I have always wondered, would that still hold true if the grid was fully solar-based? There would be no rotating mass in that case.

3 comments

Yes, although a significant issue with that is there is no spinning mass to "borrow" inertia from, so while modern inverters at solar sites are good at shaping output phases, they have very little capability to absorb significant frequency deviations.

Grid scale battery systems are often used for voltage or frequency stability as opposed to deep discharging as generation offsets, although that will change eventually if batteries get better enough or really cheap LNG stops being a thing.

Yes indeed, inverter based generators (solar and batteries) don't have any inertia. But as long as the grid is still AC the frequency will be the same and the inverters would need to compensate internally.

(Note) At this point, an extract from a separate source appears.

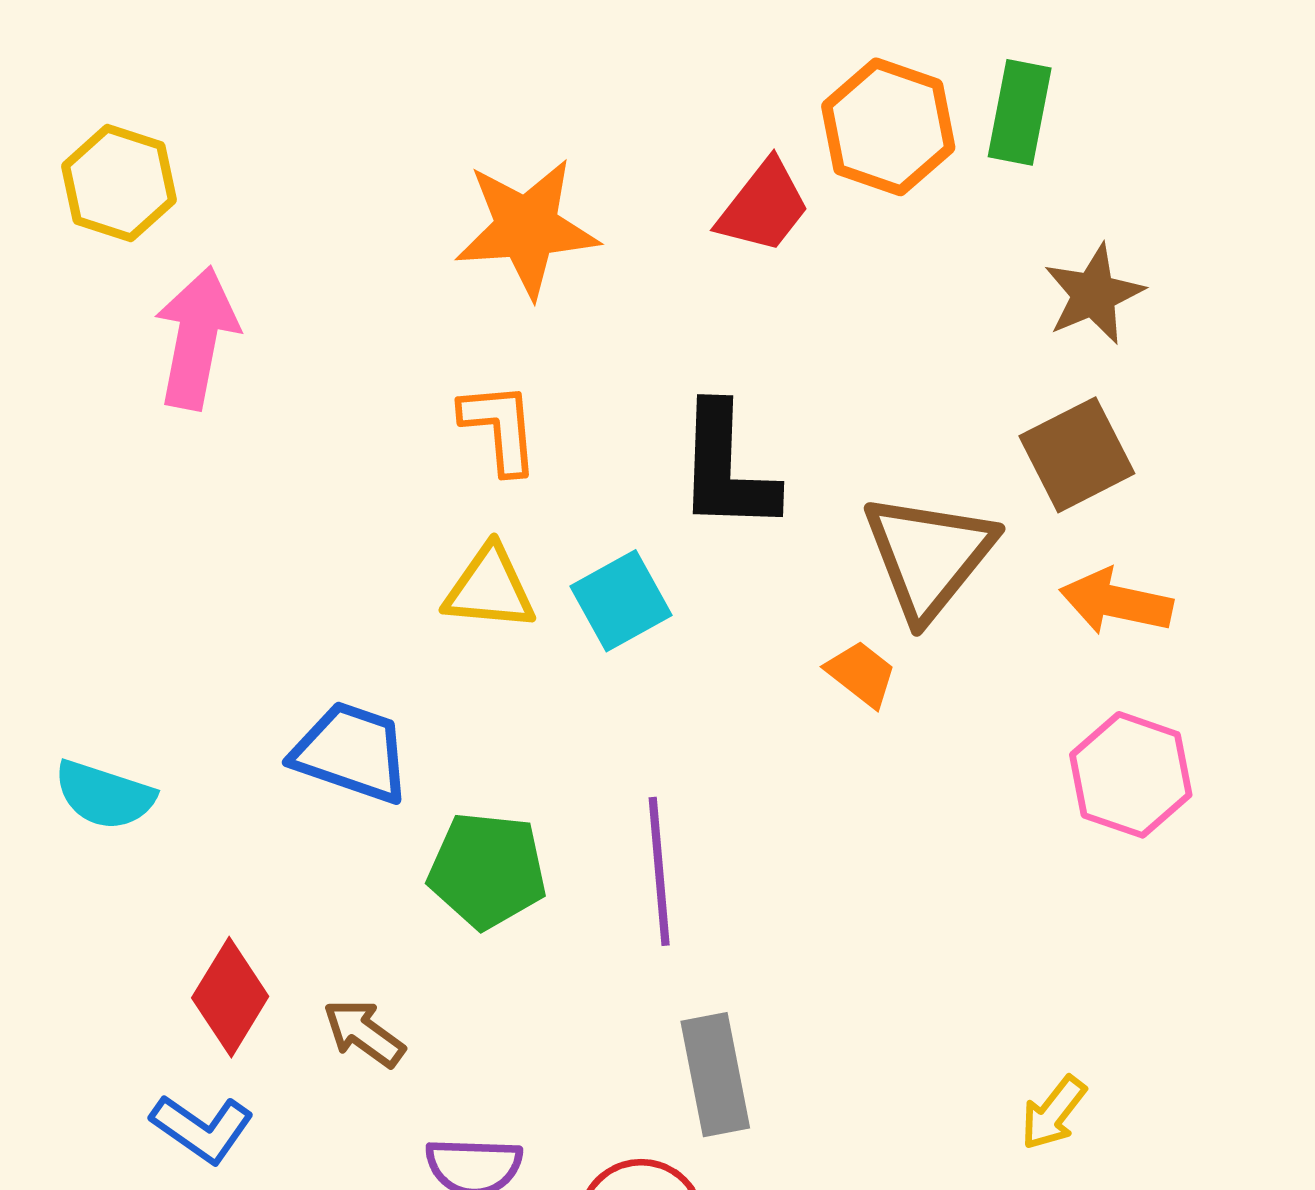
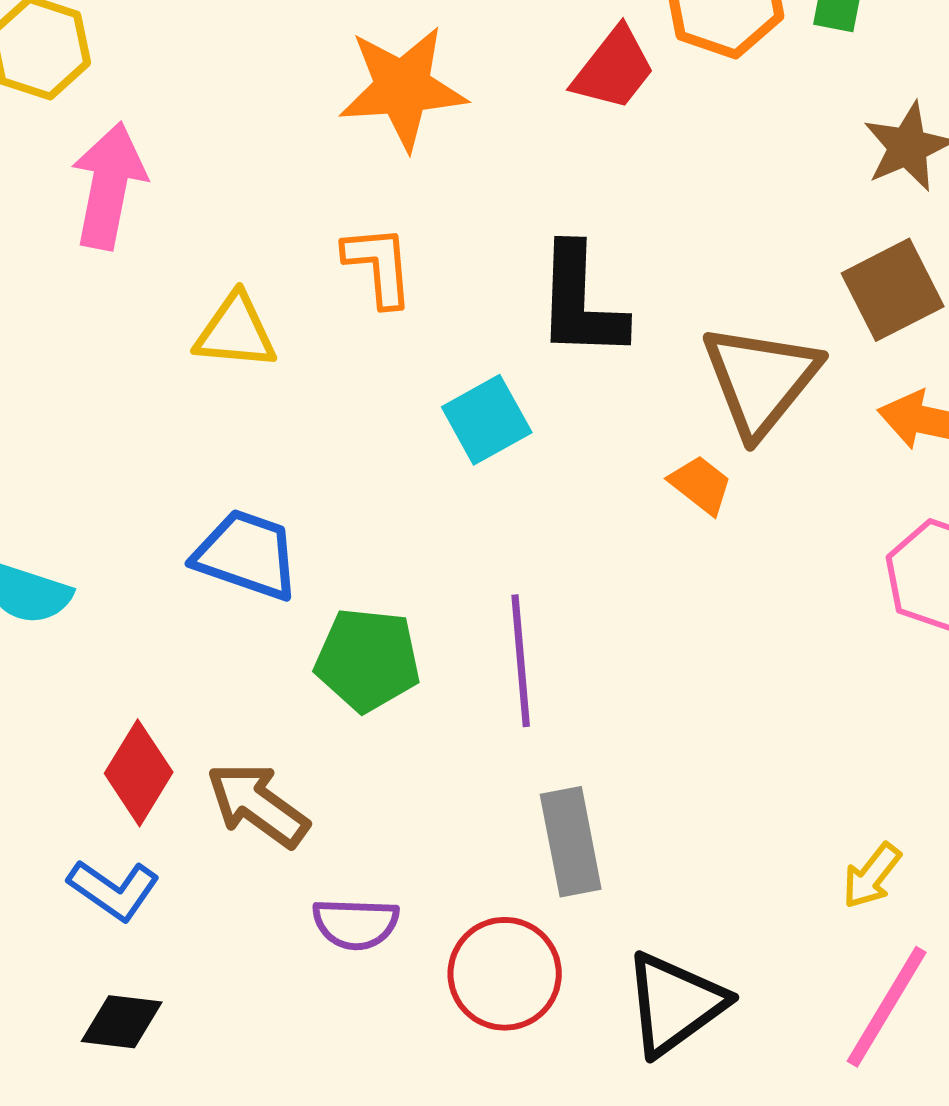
yellow triangle: (490, 588) -> (236, 332), moved
brown arrow: (364, 1033) -> (258, 805), size x1.4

Especially with solar where a cloud going over a solar farm can easily knock off a few MW in seconds the volatility of the grid will increase and need for storage (batteries, hydro, etc) alongside Demand Side Response is getting much bigger.
It does hold true for some systems. Wind turbine generator controls can provide virtual inertia over very short time scales (a second or few) by exchanging energy with the turbine rotor. You can also provide primary frequency reserve in the negative direction (load step-off) using exactly the same ramp control that steam plants use. Typical ramp rate is 100% of rated power for a 5% change in frequency.

However, in order to provide primary frequency reserve in the other direction, you do need additional local storage. You don't need very much. Just 10% of rated power for 15 minutes gets you to very deep renewable penetration.

The trouble isn't with the technology, its with the economics. Once you set a sufficiently high price for frequency support and primary frequency reserve, suppliers will show up.